(RECORD EXTRACTS Opens)
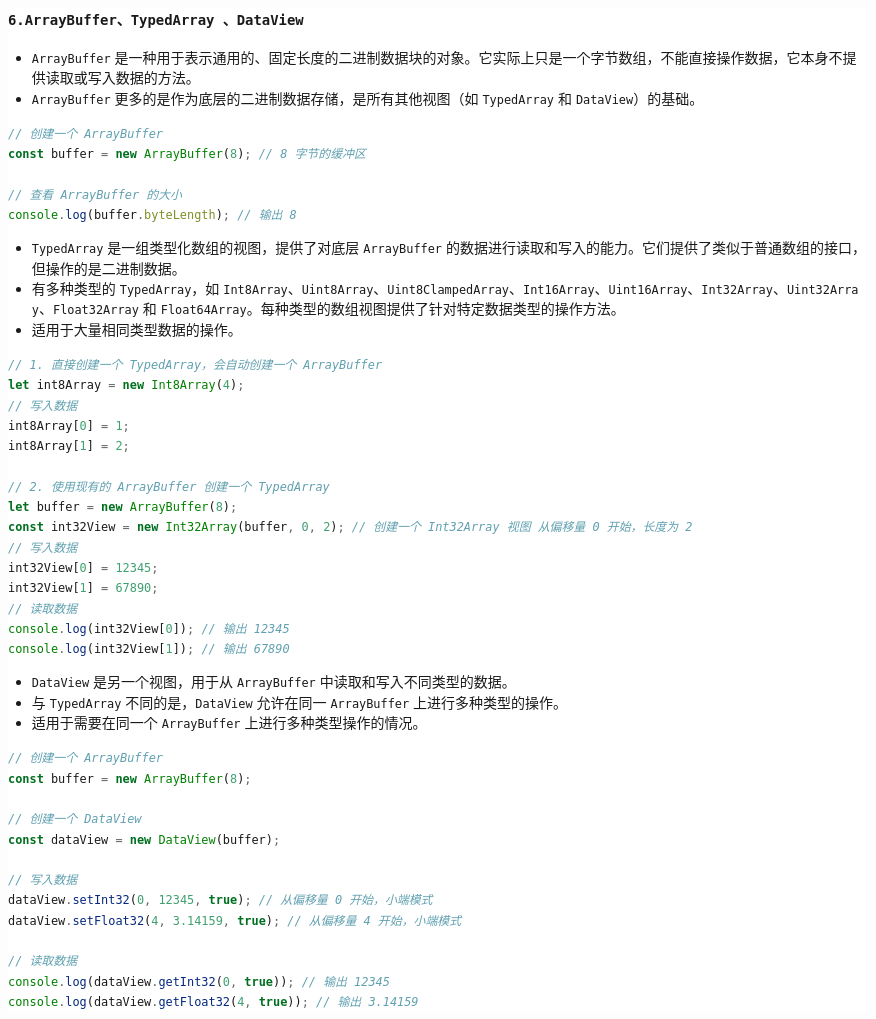 ### `6.ArrayBuffer、TypedArray 、DataView`

- `ArrayBuffer` 是一种用于表示通用的、固定长度的二进制数据块的对象。它实际上只是一个字节数组，不能直接操作数据，它本身不提供读取或写入数据的方法。
- `ArrayBuffer` 更多的是作为底层的二进制数据存储，是所有其他视图（如 `TypedArray` 和 `DataView`）的基础。

```js
// 创建一个 ArrayBuffer
const buffer = new ArrayBuffer(8); // 8 字节的缓冲区

// 查看 ArrayBuffer 的大小
console.log(buffer.byteLength); // 输出 8
```

- `TypedArray` 是一组类型化数组的视图，提供了对底层 `ArrayBuffer` 的数据进行读取和写入的能力。它们提供了类似于普通数组的接口，但操作的是二进制数据。
- 有多种类型的 `TypedArray`，如 `Int8Array`、`Uint8Array`、`Uint8ClampedArray`、`Int16Array`、`Uint16Array`、`Int32Array`、`Uint32Array`、`Float32Array` 和 `Float64Array`。每种类型的数组视图提供了针对特定数据类型的操作方法。
- 适用于大量相同类型数据的操作。

```js
// 1. 直接创建一个 TypedArray，会自动创建一个 ArrayBuffer
let int8Array = new Int8Array(4);
// 写入数据
int8Array[0] = 1;
int8Array[1] = 2;

// 2. 使用现有的 ArrayBuffer 创建一个 TypedArray
let buffer = new ArrayBuffer(8);
const int32View = new Int32Array(buffer, 0, 2); // 创建一个 Int32Array 视图 从偏移量 0 开始，长度为 2
// 写入数据
int32View[0] = 12345;
int32View[1] = 67890;
// 读取数据
console.log(int32View[0]); // 输出 12345
console.log(int32View[1]); // 输出 67890
```

- `DataView` 是另一个视图，用于从 `ArrayBuffer` 中读取和写入不同类型的数据。
- 与 `TypedArray` 不同的是，`DataView` 允许在同一 `ArrayBuffer` 上进行多种类型的操作。
- 适用于需要在同一个 `ArrayBuffer` 上进行多种类型操作的情况。

```js
// 创建一个 ArrayBuffer
const buffer = new ArrayBuffer(8);

// 创建一个 DataView
const dataView = new DataView(buffer);

// 写入数据
dataView.setInt32(0, 12345, true); // 从偏移量 0 开始，小端模式
dataView.setFloat32(4, 3.14159, true); // 从偏移量 4 开始，小端模式

// 读取数据
console.log(dataView.getInt32(0, true)); // 输出 12345
console.log(dataView.getFloat32(4, true)); // 输出 3.14159
```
(RECORD EXTRACTS Closes)
* PROBLEM REQUIREMENTS
From the entries above, extract each line containing "从偏移量".

* SOLUTION
const int32View = new Int32Array(buffer, 0, 2); // 创建一个 Int32Array 视图 从偏移量 0 开始，长度为 2
dataView.setInt32(0, 12345, true); // 从偏移量 0 开始，小端模式
dataView.setFloat32(4, 3.14159, true); // 从偏移量 4 开始，小端模式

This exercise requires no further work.